Bill Gross, co-founder and co-chief investment officer of bond giant Pimco, today offered another cautionary comment for investors. "Global economies and their artificially priced markets are increasingly at risk," he said in his monthly letter to investors.
Gross said investors "are all playing the same dangerous game that depends on a near perpetual policy of cheap financing and artificially low interest rates in a desperate gamble to promote growth."
Declines in shares of DuPont, Walt Disney and 3M led the Dow lower. US Treasuries gained, pushing the yields on the 10-year bond 3 basis points lower to 2.76 percent.
All eyes are Friday's Labor Department report which is expected to show that American employers hired 181,000 workers in November.
"The market is still trying to find equilibrium before the employment data," Adrian Miller, director of fixed-income strategies at GMP Securities in New York, told Bloomberg News. "It's a market that's trying to position itself ahead of that number."
Equity gains for 2013 remain robust, with the Dow having rising 24 percent and the S&P 500 having jumped 28 percent.
Taking the edge off that rally are indications that US holiday sales are proving disappointing.
"The market is telling us sales volumes and margins are becoming more of a concern," Tim Ghriskey, chief investment officer at Solaris Group in Bedford Hills, New York, told Bloomberg News. "The holiday season may be more disappointing than investors previously thought, especially in the US and particularly for boutique-type retailers."
Discounts helped propel American car sales in November. General Motors and Chrysler estimated the industry's US sales of November at a seasonally adjusted annualised rate surpassed 16 million vehicles.

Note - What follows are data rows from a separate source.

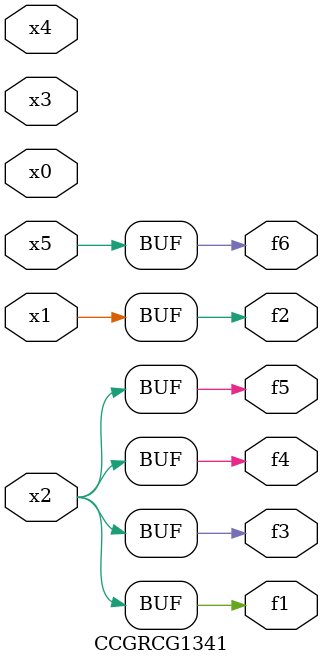
<source format=v>
module CCGRCG1341(
	input x0, x1, x2, x3, x4, x5,
	output f1, f2, f3, f4, f5, f6
);
	assign f1 = x2;
	assign f2 = x1;
	assign f3 = x2;
	assign f4 = x2;
	assign f5 = x2;
	assign f6 = x5;
endmodule

</source>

That was better than analysts had expected.
"It's pretty clear that the industry was super aggressive," Jonathan Browning, chief executive of Volkswagen of America, told Reuters.
In Europe, the Stoxx 600 Index dropped 1.5 percent. The UK's FTSE 100 dropped 1 percent, while Germany's DAX sank1.9 percent.
France's CAC 40 plunged 2.7 percent after Credit Suisse downgraded its recommendation on French equities.
Not helping sentiment either was a report showing euro-zone producer prices fell 0.5 percent for the month and posted the fastest annual rate of decline in nearly four years.
Investors will eye a meeting of European Central Bank policy makers on December 5, gathering for the first time since their surprise interest rate cut last month.